08 November 2016
Housing minister casts doubt over higher value levy date
The levy is meant to fund the building of homes to replace those sold through the extension of Right to Buy to housing association tenants. The Government was widely expected to implement the policy from April next year but detailed regulations required to implement the measure have not been published. A Department for Communities and Local Government civil servant also admitted last week that the Right to Buy extension has been delayed by the Brexit referendum vote.
Speaking at a Communities and Local Government committee session this afternoon, Mr Barwell said the government has not made any decisions about when councils will be expected to make the payment but details of the “controversial policy” would require “quite a notice period” before being introduced.
He said: “We haven’t taken a decision on timing yet but we have a statutory duty to consult councils before making any determination setting out the payment that would be required and the regulations require affirmative procedure in the House so there’s clearly quite a big process that we have to go through before we could start making charges.”
Mr Betts pressed the housing minister whether councils will be expected to find any of the high value asset levy in their budgets for 2017/18.
Mr Barwell said: “In terms of the process we have to go through, consulting and taking affirmative regulations through the House, you can see there would be quite a notice period before we could start making those charges.”
Clive Betts, chair of the CLG committee, said most councils are setting their budgets for next year and “haven’t got any idea what figure is going to be placed on them to estimate the high value assets”.
Sajid Javid, communities secretary, said the government is “clearly very much aware that councils will need to know what the burdens are on them and that is something we don’t want to surprise any councils with”.

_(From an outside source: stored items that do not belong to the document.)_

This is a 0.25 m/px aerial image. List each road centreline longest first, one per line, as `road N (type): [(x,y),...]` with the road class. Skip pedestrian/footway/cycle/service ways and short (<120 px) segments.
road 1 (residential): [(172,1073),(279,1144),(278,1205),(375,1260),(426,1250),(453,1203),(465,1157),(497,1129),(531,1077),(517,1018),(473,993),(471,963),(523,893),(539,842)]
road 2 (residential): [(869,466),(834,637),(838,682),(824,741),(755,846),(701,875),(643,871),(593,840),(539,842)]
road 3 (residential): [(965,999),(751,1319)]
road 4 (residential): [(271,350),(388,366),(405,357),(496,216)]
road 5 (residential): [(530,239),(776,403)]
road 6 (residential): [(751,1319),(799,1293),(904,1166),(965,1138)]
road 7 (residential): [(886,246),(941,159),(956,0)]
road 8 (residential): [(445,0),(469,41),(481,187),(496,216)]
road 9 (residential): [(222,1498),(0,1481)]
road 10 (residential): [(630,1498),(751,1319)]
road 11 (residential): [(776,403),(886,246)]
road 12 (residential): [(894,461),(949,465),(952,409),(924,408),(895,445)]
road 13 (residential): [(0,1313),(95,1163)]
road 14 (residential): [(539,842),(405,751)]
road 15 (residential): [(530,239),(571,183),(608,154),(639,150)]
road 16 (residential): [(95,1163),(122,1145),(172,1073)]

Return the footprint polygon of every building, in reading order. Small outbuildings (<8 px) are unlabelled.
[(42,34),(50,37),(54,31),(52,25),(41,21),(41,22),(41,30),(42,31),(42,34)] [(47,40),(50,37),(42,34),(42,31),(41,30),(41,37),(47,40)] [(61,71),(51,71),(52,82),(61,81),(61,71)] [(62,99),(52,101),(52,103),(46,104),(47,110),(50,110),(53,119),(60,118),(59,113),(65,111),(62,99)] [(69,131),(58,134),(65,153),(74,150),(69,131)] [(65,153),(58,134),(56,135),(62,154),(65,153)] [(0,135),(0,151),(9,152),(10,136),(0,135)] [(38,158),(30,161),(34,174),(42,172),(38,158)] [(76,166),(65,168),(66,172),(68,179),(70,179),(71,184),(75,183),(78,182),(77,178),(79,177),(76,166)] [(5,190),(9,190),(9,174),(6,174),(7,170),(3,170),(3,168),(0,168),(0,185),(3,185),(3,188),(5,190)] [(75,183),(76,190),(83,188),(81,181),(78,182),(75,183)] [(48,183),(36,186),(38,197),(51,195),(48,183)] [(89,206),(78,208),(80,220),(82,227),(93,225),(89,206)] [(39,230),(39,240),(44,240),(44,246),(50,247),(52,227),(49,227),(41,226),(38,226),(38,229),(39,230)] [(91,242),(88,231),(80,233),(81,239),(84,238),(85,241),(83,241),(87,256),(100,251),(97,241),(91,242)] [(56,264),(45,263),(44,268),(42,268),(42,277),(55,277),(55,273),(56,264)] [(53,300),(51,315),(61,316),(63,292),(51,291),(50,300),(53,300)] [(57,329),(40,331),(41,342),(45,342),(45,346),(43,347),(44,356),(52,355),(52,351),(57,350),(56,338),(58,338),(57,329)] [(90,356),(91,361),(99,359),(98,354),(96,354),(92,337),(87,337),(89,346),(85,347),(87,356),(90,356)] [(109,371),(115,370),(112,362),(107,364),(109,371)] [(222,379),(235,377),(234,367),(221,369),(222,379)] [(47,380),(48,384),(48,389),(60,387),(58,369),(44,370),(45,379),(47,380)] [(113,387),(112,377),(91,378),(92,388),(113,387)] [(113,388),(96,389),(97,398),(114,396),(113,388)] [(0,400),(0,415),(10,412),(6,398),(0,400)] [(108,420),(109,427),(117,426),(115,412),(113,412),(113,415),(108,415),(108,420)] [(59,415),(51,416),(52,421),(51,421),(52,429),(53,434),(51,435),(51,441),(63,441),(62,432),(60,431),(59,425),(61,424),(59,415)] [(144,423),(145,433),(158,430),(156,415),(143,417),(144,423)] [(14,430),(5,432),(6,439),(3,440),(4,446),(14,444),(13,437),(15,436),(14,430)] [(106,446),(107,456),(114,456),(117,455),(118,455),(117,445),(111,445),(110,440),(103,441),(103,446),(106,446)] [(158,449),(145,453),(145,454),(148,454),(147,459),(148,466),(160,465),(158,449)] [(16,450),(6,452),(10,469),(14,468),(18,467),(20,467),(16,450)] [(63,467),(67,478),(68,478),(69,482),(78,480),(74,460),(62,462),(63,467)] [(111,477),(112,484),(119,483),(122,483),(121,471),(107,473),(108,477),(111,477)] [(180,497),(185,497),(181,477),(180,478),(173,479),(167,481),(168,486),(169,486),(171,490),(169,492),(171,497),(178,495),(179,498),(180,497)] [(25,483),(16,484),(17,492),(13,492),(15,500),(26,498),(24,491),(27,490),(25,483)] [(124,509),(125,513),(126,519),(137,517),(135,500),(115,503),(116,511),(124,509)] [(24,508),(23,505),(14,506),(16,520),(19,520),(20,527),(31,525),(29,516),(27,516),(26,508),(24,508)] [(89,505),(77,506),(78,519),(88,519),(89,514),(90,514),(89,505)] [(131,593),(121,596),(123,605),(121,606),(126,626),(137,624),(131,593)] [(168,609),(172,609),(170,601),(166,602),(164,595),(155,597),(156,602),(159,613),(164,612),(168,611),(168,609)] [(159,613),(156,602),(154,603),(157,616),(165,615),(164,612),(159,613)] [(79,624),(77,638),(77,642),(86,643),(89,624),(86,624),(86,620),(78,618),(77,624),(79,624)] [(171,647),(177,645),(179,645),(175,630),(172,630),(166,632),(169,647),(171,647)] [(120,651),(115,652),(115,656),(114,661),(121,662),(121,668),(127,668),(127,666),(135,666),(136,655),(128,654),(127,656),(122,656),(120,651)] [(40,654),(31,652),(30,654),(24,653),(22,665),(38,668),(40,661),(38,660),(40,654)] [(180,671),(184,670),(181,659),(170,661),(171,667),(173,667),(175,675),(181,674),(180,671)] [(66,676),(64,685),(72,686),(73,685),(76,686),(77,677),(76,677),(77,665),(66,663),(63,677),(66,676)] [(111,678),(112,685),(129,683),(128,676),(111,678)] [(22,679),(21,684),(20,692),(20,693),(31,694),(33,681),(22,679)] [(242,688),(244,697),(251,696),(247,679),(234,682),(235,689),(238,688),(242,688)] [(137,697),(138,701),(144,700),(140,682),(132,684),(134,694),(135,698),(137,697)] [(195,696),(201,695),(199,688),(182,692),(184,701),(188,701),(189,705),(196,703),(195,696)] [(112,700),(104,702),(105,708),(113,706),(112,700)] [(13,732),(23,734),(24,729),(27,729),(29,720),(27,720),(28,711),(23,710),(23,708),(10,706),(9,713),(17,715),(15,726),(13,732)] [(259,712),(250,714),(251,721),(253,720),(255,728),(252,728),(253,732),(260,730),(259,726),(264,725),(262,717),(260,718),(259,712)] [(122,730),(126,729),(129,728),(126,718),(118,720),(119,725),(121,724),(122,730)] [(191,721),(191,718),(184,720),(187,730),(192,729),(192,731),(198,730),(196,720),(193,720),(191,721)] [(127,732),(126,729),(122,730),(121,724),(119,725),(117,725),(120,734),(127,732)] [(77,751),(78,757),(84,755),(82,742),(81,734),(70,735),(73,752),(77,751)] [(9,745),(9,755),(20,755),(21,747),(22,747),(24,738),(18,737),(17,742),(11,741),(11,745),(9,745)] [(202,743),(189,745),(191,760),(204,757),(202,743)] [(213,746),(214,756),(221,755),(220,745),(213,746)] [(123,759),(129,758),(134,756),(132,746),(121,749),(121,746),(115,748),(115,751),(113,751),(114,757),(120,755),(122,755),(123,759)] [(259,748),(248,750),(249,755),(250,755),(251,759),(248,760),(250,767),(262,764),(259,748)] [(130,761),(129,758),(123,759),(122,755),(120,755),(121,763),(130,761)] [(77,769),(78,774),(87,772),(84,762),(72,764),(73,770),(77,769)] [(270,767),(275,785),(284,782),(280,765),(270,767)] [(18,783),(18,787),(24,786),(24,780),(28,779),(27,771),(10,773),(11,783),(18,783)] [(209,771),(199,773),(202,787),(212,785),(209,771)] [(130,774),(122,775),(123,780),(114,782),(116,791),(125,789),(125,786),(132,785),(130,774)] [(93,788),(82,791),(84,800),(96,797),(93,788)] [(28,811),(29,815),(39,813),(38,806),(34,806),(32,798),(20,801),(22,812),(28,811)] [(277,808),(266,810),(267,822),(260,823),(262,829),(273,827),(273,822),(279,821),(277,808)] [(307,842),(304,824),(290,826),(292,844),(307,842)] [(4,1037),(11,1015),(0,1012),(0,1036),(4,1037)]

He added: “We want to give them fair notice what that will be. And as we progress and have more details we will share them.”
Mr Betts asked if the payment would be required at the beginning of a financial year. Mr Barwell said the Government wanted to make sure it is a “smooth process”.
He added he is “very aware” the legislation that went through the House was “quite controversial” and it will require time to allow people to comment on the detail of the regulations when they are published and give councils “plenty of time” to implement the policy.
The Housing and Planning Act, which received Royal Assent in May, gives the secretary of state the power to levy a charge on councils, based on estimates of higher value vacant stock.